8. The chemical mechanical polishing conditioner according to claim 1, wherein said first diamond-plated film is subjected to a machining process to form said abrasive tips.

9. The chemical mechanical polishing conditioner according to claim 8, wherein said machining process is selected from the group consisting of a grinding, a laser machining, an electro-discharge machining, a dry etching and a wet etching.

10. The chemical mechanical polishing conditioner according to claim 1, further comprising a bonding layer provided between said substrate and said abrasive unit.

11. The chemical mechanical polishing conditioner according to claim 10, wherein the material of said bonding layer is selected from the group consisting of a ceramic material, a brazing material, an electroplating material, an metal material and a polymer material.

12. The chemical mechanical polishing conditioner according to claim 11, wherein said brazing material is selected from the group consisting of Fe, Co, Ni, Cr, Mn, Si and Al.

13. The chemical mechanical polishing conditioner according to claim 11, wherein said polymer material is selected from the group consisting of epoxy resin, polyester resin, polyacrylate resin and phenolic resin.

14. A fabrication method of chemical mechanical polishing conditioner, comprising the steps of

step S1: providing a supporting layer having a working face and a non-working face opposite to said working face;

step S2: providing an abrasive layer and a stress-relief layer on said working face and said non-working face of said supporting layer, respectively, to form an abrasive unit by chemical vapor deposition method, said abrasive layer and said stress-relief layer being a first diamond-plated film and a second diamond-plated film, respectively, said first diamond-plated film being provided with a plurality of abrasive tips; and

step S3: bonding said abrasive unit to a substrate.

15. The fabrication method of chemical mechanical polishing conditioner according to claim 14, wherein in step S2, said abrasive layer is firstly formed on said working face of said supporting layer, and said stress-relief layer is then formed on said non-working face of said supporting layer.

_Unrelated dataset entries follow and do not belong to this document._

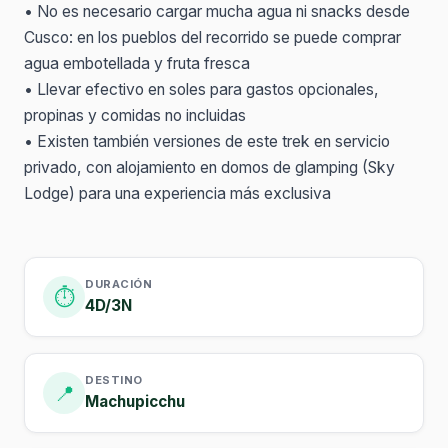
• No es necesario cargar mucha agua ni snacks desde
Cusco: en los pueblos del recorrido se puede comprar
agua embotellada y fruta fresca
• Llevar efectivo en soles para gastos opcionales,
propinas y comidas no incluidas
• Existen también versiones de este trek en servicio
privado, con alojamiento en domos de glamping (Sky
Lodge) para una experiencia más exclusiva
DURACIÓN
⏱️
4D/3N
DESTINO
📍
Machupicchu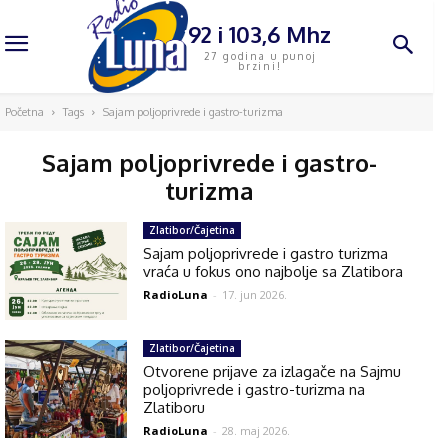
92 i 103,6 Mhz
27 godina u punoj
brzini!
Početna
Tags
Sajam poljoprivrede i gastro-turizma
Sajam poljoprivrede i gastro-
turizma
Zlatibor/Čajetina
Sajam poljoprivrede i gastro turizma
vraća u fokus ono najbolje sa Zlatibora
RadioLuna
-
17. jun 2026.
Zlatibor/Čajetina
Otvorene prijave za izlagače na Sajmu
poljoprivrede i gastro-turizma na
Zlatiboru
RadioLuna
-
28. maj 2026.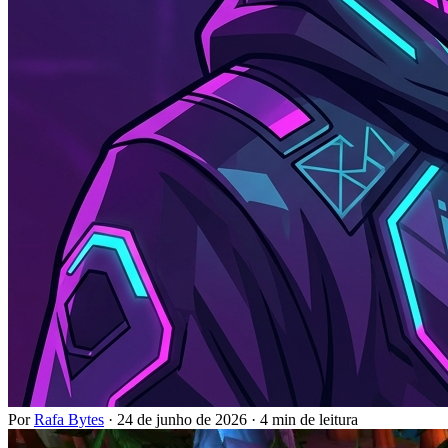
Por
Rafa Bytes
·
24 de junho de 2026
·
4 min de leitura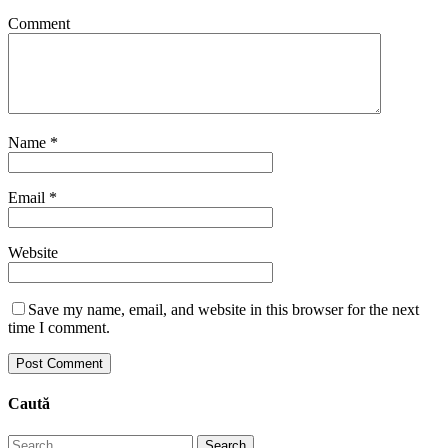
Comment
Name
*
Email
*
Website
Save my name, email, and website in this browser for the next
time I comment.
Caută
Search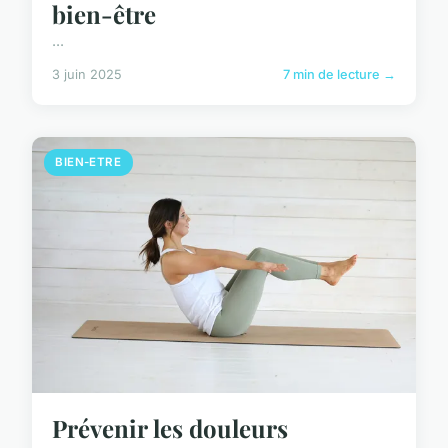
bien-être
...
3 juin 2025
7 min de lecture →
BIEN-ETRE
Prévenir les douleurs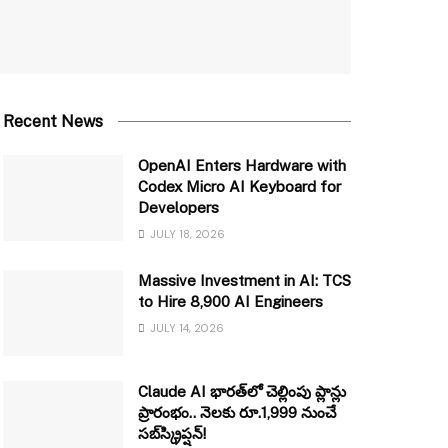
Recent News
OpenAI Enters Hardware with
Codex Micro AI Keyboard for
Developers
JULY 18, 2026
Massive Investment in AI: TCS
to Hire 8,900 AI Engineers
JULY 14, 2026
Claude AI భారత్‌లో చెల్లింపు ప్లాన్లు
ప్రారంభం.. నెలకు రూ.1,999 నుంచే
సబ్‌స్క్రిప్షన్!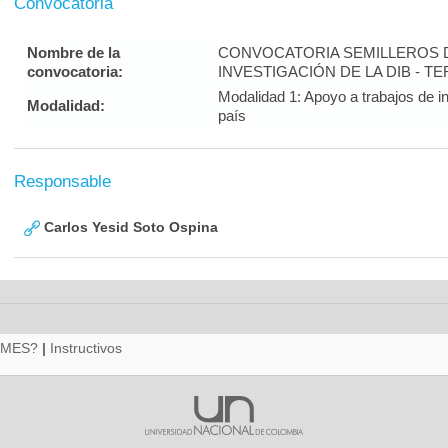
Convocatoria
Nombre de la
CONVOCATORIA SEMILLEROS 
convocatoria:
INVESTIGACIÓN DE LA DIB - 
Modalidad 1: Apoyo a trabajos de in
Modalidad:
país
Responsable
Carlos Yesid Soto Ospina
RMES?
|
Instructivos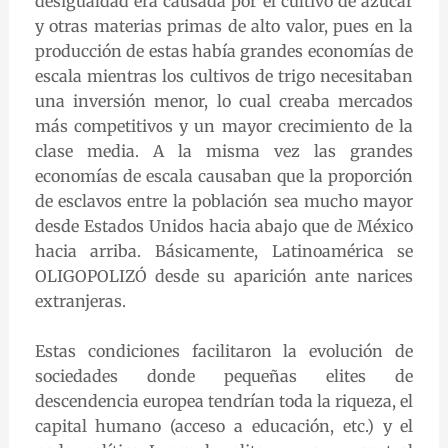
desigualdad era causada por el cultivo de azúcar
y otras materias primas de alto valor, pues en la
producción de estas había grandes economías de
escala mientras los cultivos de trigo necesitaban
una inversión menor, lo cual creaba mercados
más competitivos y un mayor crecimiento de la
clase media. A la misma vez las grandes
economías de escala causaban que la proporción
de esclavos entre la población sea mucho mayor
desde Estados Unidos hacia abajo que de México
hacia arriba. Básicamente, Latinoamérica se
OLIGOPOLIZÓ desde su aparición ante narices
extranjeras.
Estas condiciones facilitaron la evolución de
sociedades donde pequeñas elites de
descendencia europea tendrían toda la riqueza, el
capital humano (acceso a educación, etc.) y el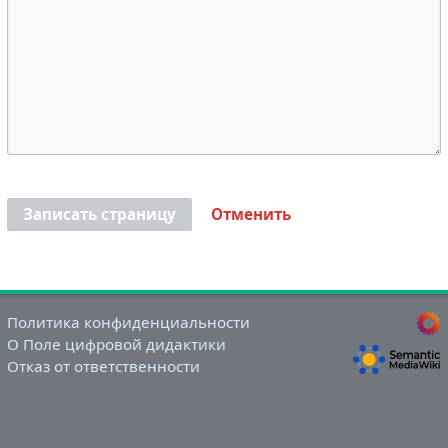
Записать страницу
Отменить
Политика конфиденциальности
О Поле цифровой дидактики
Отказ от ответственности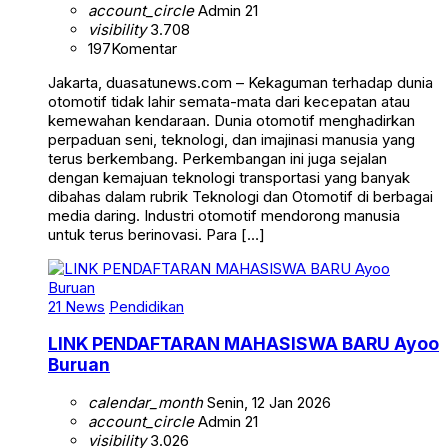
account_circle
Admin 21
visibility
3.708
197
Komentar
Jakarta, duasatunews.com – Kekaguman terhadap dunia
otomotif tidak lahir semata-mata dari kecepatan atau
kemewahan kendaraan. Dunia otomotif menghadirkan
perpaduan seni, teknologi, dan imajinasi manusia yang
terus berkembang. Perkembangan ini juga sejalan
dengan kemajuan teknologi transportasi yang banyak
dibahas dalam rubrik Teknologi dan Otomotif di berbagai
media daring. Industri otomotif mendorong manusia
untuk terus berinovasi. Para […]
21 News
Pendidikan
LINK PENDAFTARAN MAHASISWA BARU Ayoo
Buruan
calendar_month
Senin, 12 Jan 2026
account_circle
Admin 21
visibility
3.026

16. The fabrication method of chemical mechanical polishing conditioner according to claim 14, wherein in step S2, a plurality of projecting tips are firstly formed on said working face of said supporting layer through a machining process, and said abrasive layer is then formed on said working face, such that said first diamond-plated film is provided with said abrasive tips corresponding to said projecting tips.

17. The fabrication method of chemical mechanical polishing conditioner according to claim 14, wherein in step S2, said abrasive layer is provided on said working face of said supporting layer, and said abrasive tips are formed on said first diamond-plated film through a machining process.

18. The fabrication method of chemical mechanical polishing conditioner according to claim 17, wherein said machining process is selected from the group consisting of a grinding, a laser machining, an electro-discharge machining, a dry etching and a wet etching.

19. The fabrication method of chemical mechanical polishing conditioner according to claim 14, wherein said substrate is provided with at least one recessed portion for accommodating said abrasive unit

20. The fabrication method of chemical mechanical polishing conditioner according to claim 14, wherein said substrate is provided with at least one through-hole for accommodating said abrasive unit.

21. The fabrication method of chemical mechanical polishing conditioner according to claim 14, wherein said substrate is a plane substrate.

22. The fabrication method of chemical mechanical polishing conditioner according to claim 14, wherein said substrate is selected from the group consisting of a stainless steel substrate, a die steel substrate, a metal alloy substrate, a ceramic substrate and a polymer substrate.

23. The fabrication method of chemical mechanical polishing conditioner according to claim 14, wherein the material of said supporting layer is silicon or silicon carbide.